Por Walter Biancardine (*)
Impossível transitar entre conversas sobre política sem escutar a pergunta sobre “até quando aguentaremos tudo isso”. Entre exclamações de indignação, apelos ao sangue de Jesus e impropérios, arrotando valentias perversas sobre o que fazer aos atuais ditadores, tamanho acúmulo de revolta mantém-se em níveis seguros de pressão graças às poderosas e eficientes válvulas do medo e comodismo: uma vez atingido o limite, este excesso é liberado através das frases “fazer o quê, né” e outras do gênero, normalmente acompanhadas pela mudança providencial de assunto.
O paradoxo, entretanto, está presente e se revela na facilidade e entusiasmo com que as pessoas se deixam seduzir por discursos fáceis como os de um Pablo Marçal ou engolem, sem questionar nada, candidaturas sacadas do fundo da gaveta como a do cantor Gusttavo Lima. Basta travestir-se de “ícone conservador” através da divulgação de algumas declarações – toscos e distantes arremedos de Bolsonaro ou até mesmo Olavo de Carvalho – e tudo está pronto: verdadeira legião de “influencers de direita” tratarão de elevar aos píncaros da lua a figura, igualmente sem investigar as origens de tais pretensões, e empurrá-lo aos eleitores.
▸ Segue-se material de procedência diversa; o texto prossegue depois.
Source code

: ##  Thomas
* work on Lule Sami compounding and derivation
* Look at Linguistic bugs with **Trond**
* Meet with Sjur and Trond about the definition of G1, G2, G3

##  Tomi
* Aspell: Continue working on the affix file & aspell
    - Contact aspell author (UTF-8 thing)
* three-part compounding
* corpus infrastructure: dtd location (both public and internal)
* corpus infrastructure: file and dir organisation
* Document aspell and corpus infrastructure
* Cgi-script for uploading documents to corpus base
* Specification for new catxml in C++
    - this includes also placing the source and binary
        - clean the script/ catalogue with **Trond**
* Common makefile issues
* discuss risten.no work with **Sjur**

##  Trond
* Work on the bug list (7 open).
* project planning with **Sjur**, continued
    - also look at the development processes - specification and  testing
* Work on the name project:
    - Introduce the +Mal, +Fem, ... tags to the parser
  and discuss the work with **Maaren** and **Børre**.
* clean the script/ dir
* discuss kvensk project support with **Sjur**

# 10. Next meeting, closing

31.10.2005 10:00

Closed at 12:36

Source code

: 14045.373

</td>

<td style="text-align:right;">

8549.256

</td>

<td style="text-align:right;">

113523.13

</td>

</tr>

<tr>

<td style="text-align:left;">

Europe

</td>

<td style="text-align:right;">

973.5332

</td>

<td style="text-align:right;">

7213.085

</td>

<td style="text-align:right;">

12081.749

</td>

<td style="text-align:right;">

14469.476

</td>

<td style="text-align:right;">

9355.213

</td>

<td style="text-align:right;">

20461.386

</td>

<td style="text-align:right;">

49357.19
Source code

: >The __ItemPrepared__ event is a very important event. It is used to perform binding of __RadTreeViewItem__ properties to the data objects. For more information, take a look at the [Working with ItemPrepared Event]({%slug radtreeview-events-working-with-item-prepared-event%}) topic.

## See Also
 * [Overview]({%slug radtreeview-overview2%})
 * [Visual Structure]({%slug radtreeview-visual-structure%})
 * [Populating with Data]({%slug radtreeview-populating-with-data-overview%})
Como nada neste mundo é unânime, os discordantes logo serão tratados como pessoas que desejam “dividir a direita” e, pior, seguidas de insinuações sobre suas verdadeiras intenções.
Vamos exemplificar as afirmativas acima: nas últimas eleições municipais tínhamos, em São Paulo, a candidata Marina Helena, a qual foi solenemente “escondida” e sufocada por todo o estardalhaço em torno de um híbrido de coach, pastor e vigarista chamado Marçal.
No Rio de Janeiro – se é que vale a pena comentar – Eduardo Paes foi eternizado em sua cadeira, ainda que os cariocas e fluminenses sofram o infindável castigo de sempre serem obrigados a escolher o menos pior – Juscelino Kubitschek condenou este povo a viver para sempre em Sodoma e Gomorra, ao transladar a capital do país para Brasília.
Descendo ainda mais: o pequeno município de Maricá – RJ, entregou novamente as rédeas ao famigerado Quáquá, notório e fanático comunista que – graças aos royalties do petróleo – construiu o Hospital Che Guevara, Escola Fidel Castro e até erigiu monumentos em praça pública em homenagem aos dois assassinos. E não se trata de notória ignorância popular, pois a cidade em questão dista somente 60 km da capital, Rio de Janeiro – o caso é pura conveniência (empregos na prefeitura, sacos de cimento, telhas, etc) e medo, além da roubalheira eleitoral de sempre.
Baseado nestes dois vetores antagônicos – a nossa incrível capacidade de reclamar e nossa mais notória inação e passividade – os ditadores atualmente no poder encontram-se em situação confortável. Os fatos cotidianos justificam tal tranquilidade, bastando ver os enormes engarrafamentos nas estradas durante os feriados da virada de ano, em contraposição aos mais lamentáveis queixumes sobre falta de dinheiro e o preço da carne do churrasco – o valor da lata de cerveja pouco ou nunca é questionado, diga-se de passagem.
A inauguração de nossa ditadura do Judiciário data de 16 de agosto de 2016, quando Dilma Roussef foi afastada da Presidência da República mas, em um ato arbitrário, ditatorial e sem contestação por parte do Congresso, manteve seus direitos políticos graças à manobra desavergonhada do então ministro do STF, Ricardo Lewandowski. O que sucedeu após isso todos sabemos – e é justamente do que nos queixamos e matéria-prima de sobrevivência de muitos “influencers de direita”.
Pode-se dizer que neste vindouro dia 16 de agosto de 2025 se completarão, então, nove anos de ditadura no Brasil. Nove anos de inúmeras prisões ilegais, mortes, atropelos, perfídias do Alto Comando Militar, imposição de narrativas, censuras, banimentos e exílio de brasileiros no exterior.
Nove anos em que a maior operação de combate à corrupção foi completamente desmontada, os ladrões inocentados, dinheiro dos roubos devolvidos aos larápios e seus juízes condenados ao opróbrio da opinião pública, pela grande (e cúmplice) mídia.
Serão também nove anos em que todo o nosso feito foi ir às ruas por farra – apenas um programa de domingo, que encerrava-se pela hora do almoço e, findo o mesmo, íamos às churrascarias contar bravatas e tirar fotos enrolados na bandeira do Brasil para postar no Instagram – e isto foi tudo o que fizemos.
Simbolizando tudo isso em uma só e destacada figura, podemos dizer que são nove anos em que Alexandre de Moraes se gaba: “Eu ainda estou aqui”.